┌─ Provided text

The wall portion of the liquid container 110 may include one or more transparent portions (not shown) so that users of the refill unit 100 may easily determine how much liquid is left within the container 110. The wall portion may also include one or more face portions (not shown) on which product information, advertising information, instructions, or the like are provided.

When the first refill unit 100 is assembled, the cap 120 is attached to the liquid container 110 so that the neck 113 of the container 110 extends into the cap 120, as shown in FIG. 3. Any means of attachment between the liquid container 110 and the cap 120 may be employed. In the illustrated example, the attachment means comprises a snap fit arrangement between an outwardly extending flange 114 disposed on the exterior of the neck 113 and an inwardly extending flange 121 disposed on the interior of the cap 120. Alternative attachment means include threaded fit arrangements, adhesives, mechanical fasteners and the like.

The cap 120 has an inward flange portion 122 surrounding an aperture 123. The pump manifold 130 of the first refill unit 100 has an outward flange portion 131. When the cap 120 is securely attached to the container 110 as shown in FIG. 3, the inward flange portion 122 of the cap 120 presses against the outward flange portion 131 of the pump manifold 130 to secure the pump manifold 130 against a lip 115 of the container 110. In some embodiments, a gasket member (not shown) may be disposed between the inward flange 122 of the cap 120 and the outward flange 131 of the pump manifold 130 to help form a liquid seal at that interface. The illustrated pump manifold 130 is a generic manifold and may be replaced by any component, such as for example, a liquid pump 140 that is desirable to connect directly to a container 110.

└─

Reproduce the part of the refill unit passage above that opens with the words "When the first" and closes with "and the like.".

┌─ Recorded information

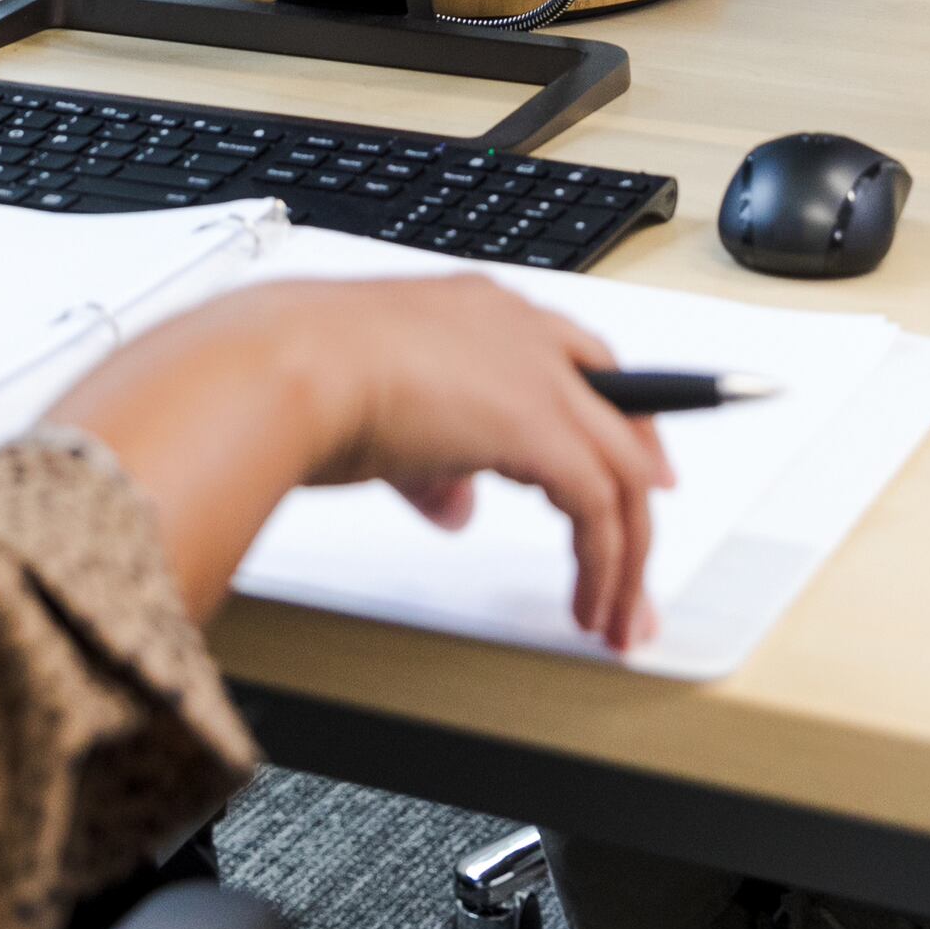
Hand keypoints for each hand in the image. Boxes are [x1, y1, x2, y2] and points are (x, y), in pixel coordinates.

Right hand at [56, 276, 673, 653]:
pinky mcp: (541, 427)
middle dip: (639, 503)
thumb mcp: (385, 421)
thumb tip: (457, 507)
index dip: (619, 422)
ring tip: (616, 616)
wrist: (287, 365)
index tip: (642, 474)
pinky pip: (600, 508)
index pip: (583, 363)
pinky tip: (589, 602)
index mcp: (486, 311)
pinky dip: (604, 565)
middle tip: (640, 569)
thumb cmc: (306, 375)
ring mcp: (539, 377)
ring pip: (624, 472)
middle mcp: (524, 333)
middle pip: (624, 420)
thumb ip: (434, 465)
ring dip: (628, 555)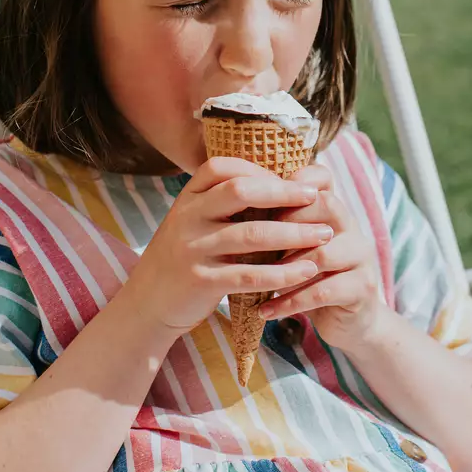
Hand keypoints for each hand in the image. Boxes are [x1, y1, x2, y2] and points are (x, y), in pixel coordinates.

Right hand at [120, 157, 331, 334]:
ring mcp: (192, 249)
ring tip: (325, 235)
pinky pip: (250, 274)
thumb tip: (276, 183)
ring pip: (252, 234)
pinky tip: (306, 271)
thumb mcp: (193, 223)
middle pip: (241, 192)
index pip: (222, 167)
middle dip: (285, 193)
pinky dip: (283, 273)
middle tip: (317, 198)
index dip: (260, 169)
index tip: (291, 179)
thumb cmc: (182, 258)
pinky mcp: (202, 282)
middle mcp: (187, 218)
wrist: (146, 303)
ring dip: (295, 234)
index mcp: (188, 198)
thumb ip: (222, 205)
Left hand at [259, 165, 384, 351]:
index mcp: (334, 210)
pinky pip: (323, 292)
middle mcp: (352, 227)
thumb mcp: (293, 246)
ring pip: (322, 253)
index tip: (254, 200)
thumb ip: (275, 225)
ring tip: (254, 281)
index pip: (321, 178)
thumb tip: (228, 204)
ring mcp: (361, 257)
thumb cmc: (308, 276)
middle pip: (326, 205)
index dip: (290, 184)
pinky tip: (265, 311)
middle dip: (286, 223)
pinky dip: (290, 302)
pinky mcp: (362, 289)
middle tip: (250, 242)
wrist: (347, 318)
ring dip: (283, 269)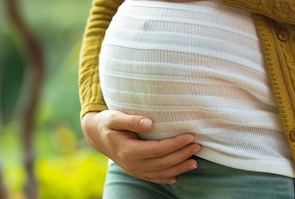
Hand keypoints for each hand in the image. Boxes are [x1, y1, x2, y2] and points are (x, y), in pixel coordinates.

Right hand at [81, 110, 200, 183]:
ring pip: (161, 173)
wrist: (97, 136)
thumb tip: (149, 123)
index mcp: (128, 150)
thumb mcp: (115, 117)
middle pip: (163, 162)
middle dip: (182, 155)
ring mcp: (134, 170)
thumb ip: (131, 120)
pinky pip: (155, 178)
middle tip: (197, 146)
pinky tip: (179, 175)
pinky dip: (168, 177)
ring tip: (195, 161)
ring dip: (180, 168)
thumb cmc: (107, 123)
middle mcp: (132, 164)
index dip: (175, 144)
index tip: (190, 136)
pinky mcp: (136, 172)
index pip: (158, 149)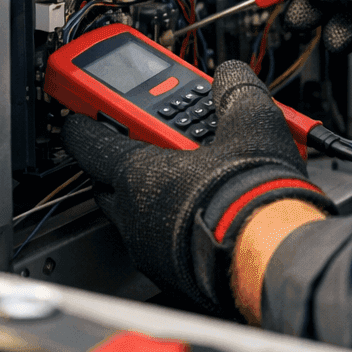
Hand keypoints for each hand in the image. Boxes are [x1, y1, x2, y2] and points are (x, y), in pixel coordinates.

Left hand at [60, 61, 334, 315]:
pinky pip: (159, 243)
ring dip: (152, 196)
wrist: (274, 257)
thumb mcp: (252, 124)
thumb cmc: (253, 198)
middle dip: (122, 162)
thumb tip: (232, 75)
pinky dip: (171, 225)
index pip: (90, 143)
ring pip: (135, 216)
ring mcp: (150, 250)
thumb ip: (234, 92)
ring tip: (186, 179)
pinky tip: (203, 214)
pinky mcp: (173, 275)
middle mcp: (135, 214)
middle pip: (108, 182)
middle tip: (147, 143)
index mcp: (140, 174)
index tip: (77, 118)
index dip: (82, 126)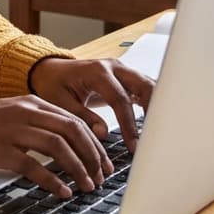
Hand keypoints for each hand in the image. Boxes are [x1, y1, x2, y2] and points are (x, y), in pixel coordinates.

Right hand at [0, 96, 112, 198]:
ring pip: (58, 147)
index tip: (104, 162)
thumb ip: (35, 124)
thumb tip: (66, 144)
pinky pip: (33, 166)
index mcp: (30, 103)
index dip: (94, 143)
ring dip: (78, 169)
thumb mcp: (10, 116)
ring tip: (87, 187)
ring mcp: (12, 130)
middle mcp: (24, 112)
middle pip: (71, 131)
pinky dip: (52, 181)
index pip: (73, 120)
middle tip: (102, 177)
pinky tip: (61, 192)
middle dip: (93, 156)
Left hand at [27, 57, 154, 152]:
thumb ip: (82, 117)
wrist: (51, 71)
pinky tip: (156, 123)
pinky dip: (152, 103)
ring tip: (162, 132)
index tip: (134, 145)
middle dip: (154, 110)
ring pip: (148, 85)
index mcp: (97, 71)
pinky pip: (144, 89)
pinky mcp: (125, 78)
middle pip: (143, 85)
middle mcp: (113, 67)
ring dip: (157, 106)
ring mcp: (121, 71)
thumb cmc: (53, 85)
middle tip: (158, 136)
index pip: (120, 99)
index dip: (129, 124)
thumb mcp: (60, 102)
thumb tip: (103, 133)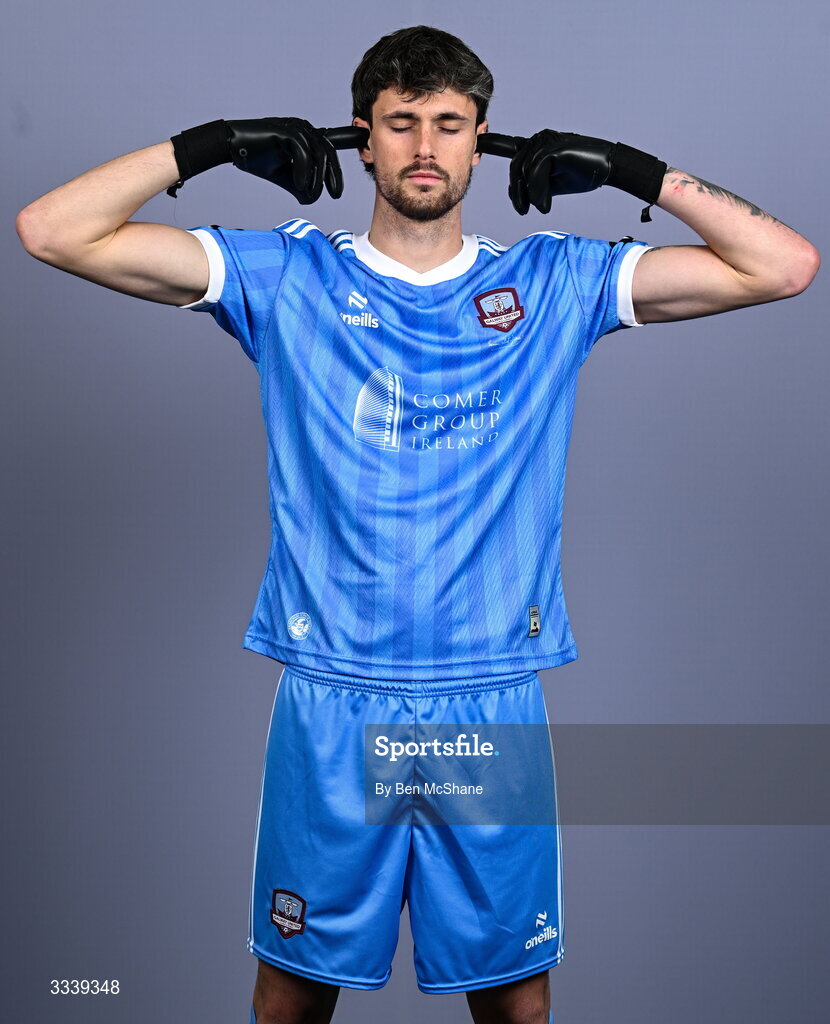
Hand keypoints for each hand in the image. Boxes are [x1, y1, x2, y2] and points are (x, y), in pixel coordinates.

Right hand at [226, 118, 368, 203]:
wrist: (232, 147)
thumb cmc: (256, 158)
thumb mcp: (285, 178)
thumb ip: (301, 186)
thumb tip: (311, 200)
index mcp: (306, 137)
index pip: (331, 142)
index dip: (349, 138)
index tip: (364, 137)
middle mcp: (304, 129)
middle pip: (328, 153)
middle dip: (334, 175)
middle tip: (336, 194)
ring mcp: (295, 127)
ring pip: (317, 154)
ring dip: (315, 178)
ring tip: (310, 193)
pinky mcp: (285, 130)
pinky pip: (302, 152)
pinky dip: (302, 171)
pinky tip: (298, 185)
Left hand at [477, 129, 665, 216]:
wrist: (607, 168)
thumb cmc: (581, 175)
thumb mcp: (550, 184)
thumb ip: (532, 185)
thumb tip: (520, 195)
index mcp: (535, 146)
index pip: (508, 146)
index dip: (492, 143)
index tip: (478, 143)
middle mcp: (538, 139)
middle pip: (514, 169)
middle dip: (516, 193)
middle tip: (523, 211)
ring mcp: (546, 140)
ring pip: (524, 172)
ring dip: (531, 196)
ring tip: (540, 207)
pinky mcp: (554, 146)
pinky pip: (536, 172)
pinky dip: (538, 192)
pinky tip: (545, 204)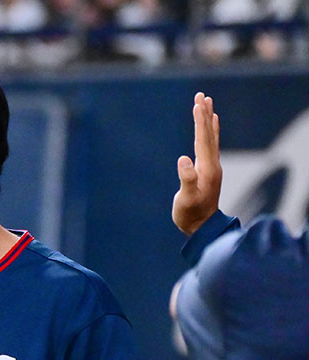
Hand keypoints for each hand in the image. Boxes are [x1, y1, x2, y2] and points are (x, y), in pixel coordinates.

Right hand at [172, 92, 221, 235]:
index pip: (203, 139)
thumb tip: (183, 160)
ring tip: (207, 104)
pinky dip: (210, 133)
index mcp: (207, 168)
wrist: (202, 228)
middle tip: (202, 95)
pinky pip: (210, 146)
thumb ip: (187, 180)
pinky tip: (210, 127)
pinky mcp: (208, 171)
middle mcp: (212, 164)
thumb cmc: (191, 215)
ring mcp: (211, 167)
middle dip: (204, 114)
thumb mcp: (186, 199)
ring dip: (208, 120)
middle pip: (209, 134)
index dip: (200, 121)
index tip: (198, 102)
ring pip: (210, 138)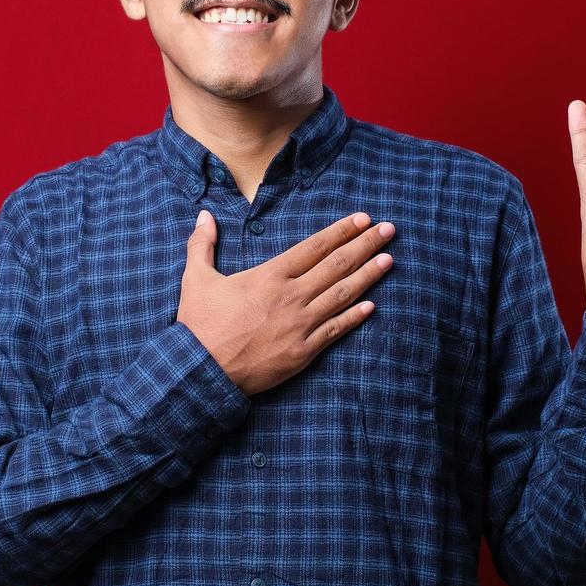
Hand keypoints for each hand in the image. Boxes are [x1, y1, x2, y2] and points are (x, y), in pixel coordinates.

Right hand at [177, 210, 395, 395]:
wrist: (202, 370)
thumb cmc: (199, 324)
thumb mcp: (196, 278)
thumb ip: (202, 244)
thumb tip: (204, 215)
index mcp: (271, 275)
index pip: (315, 246)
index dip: (341, 231)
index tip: (362, 219)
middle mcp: (292, 296)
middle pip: (337, 265)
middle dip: (365, 245)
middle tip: (388, 230)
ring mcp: (301, 324)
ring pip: (343, 294)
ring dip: (368, 275)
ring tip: (389, 260)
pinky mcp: (303, 351)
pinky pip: (336, 330)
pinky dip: (355, 316)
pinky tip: (371, 305)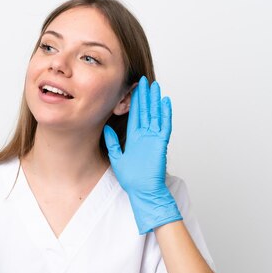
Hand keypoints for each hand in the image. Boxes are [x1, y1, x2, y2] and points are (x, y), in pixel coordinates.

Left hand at [104, 76, 181, 233]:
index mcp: (135, 138)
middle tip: (144, 81)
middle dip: (145, 96)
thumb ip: (112, 142)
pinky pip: (164, 125)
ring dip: (155, 100)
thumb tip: (106, 128)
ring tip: (155, 86)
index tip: (134, 89)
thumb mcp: (117, 158)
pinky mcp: (161, 143)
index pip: (135, 115)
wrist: (143, 191)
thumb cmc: (132, 180)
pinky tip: (165, 101)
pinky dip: (165, 113)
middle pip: (145, 111)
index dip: (134, 101)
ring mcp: (154, 138)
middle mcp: (145, 135)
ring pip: (155, 114)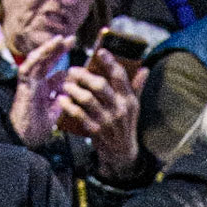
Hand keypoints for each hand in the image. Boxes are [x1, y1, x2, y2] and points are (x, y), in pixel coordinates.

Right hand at [8, 33, 68, 148]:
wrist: (23, 138)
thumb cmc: (37, 128)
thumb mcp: (55, 112)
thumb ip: (62, 101)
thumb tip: (70, 91)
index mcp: (44, 88)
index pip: (57, 72)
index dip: (68, 64)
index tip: (81, 57)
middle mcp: (36, 82)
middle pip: (48, 61)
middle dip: (59, 49)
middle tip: (73, 39)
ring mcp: (29, 82)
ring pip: (38, 59)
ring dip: (49, 48)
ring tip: (60, 39)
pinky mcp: (23, 84)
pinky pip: (29, 66)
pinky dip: (38, 57)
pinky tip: (46, 49)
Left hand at [56, 48, 146, 181]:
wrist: (122, 154)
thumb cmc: (125, 125)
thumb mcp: (134, 107)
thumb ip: (136, 87)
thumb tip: (144, 68)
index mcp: (129, 100)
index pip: (120, 77)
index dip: (110, 62)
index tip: (100, 52)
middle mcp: (119, 109)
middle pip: (100, 86)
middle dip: (84, 75)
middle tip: (73, 70)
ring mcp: (107, 121)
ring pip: (87, 99)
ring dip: (74, 89)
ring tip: (66, 84)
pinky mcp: (96, 131)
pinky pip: (79, 115)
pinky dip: (69, 106)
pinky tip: (62, 99)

└─

Your response -
When the first refill unit 100 is assembled, the cap 120 is attached to the liquid container 110 so that the neck 113 of the container 110 extends into the cap 120, as shown in FIG. 3. Any means of attachment between the liquid container 110 and the cap 120 may be employed. In the illustrated example, the attachment means comprises a snap fit arrangement between an outwardly extending flange 114 disposed on the exterior of the neck 113 and an inwardly extending flange 121 disposed on the interior of the cap 120. Alternative attachment means include threaded fit arrangements, adhesives, mechanical fasteners and the like.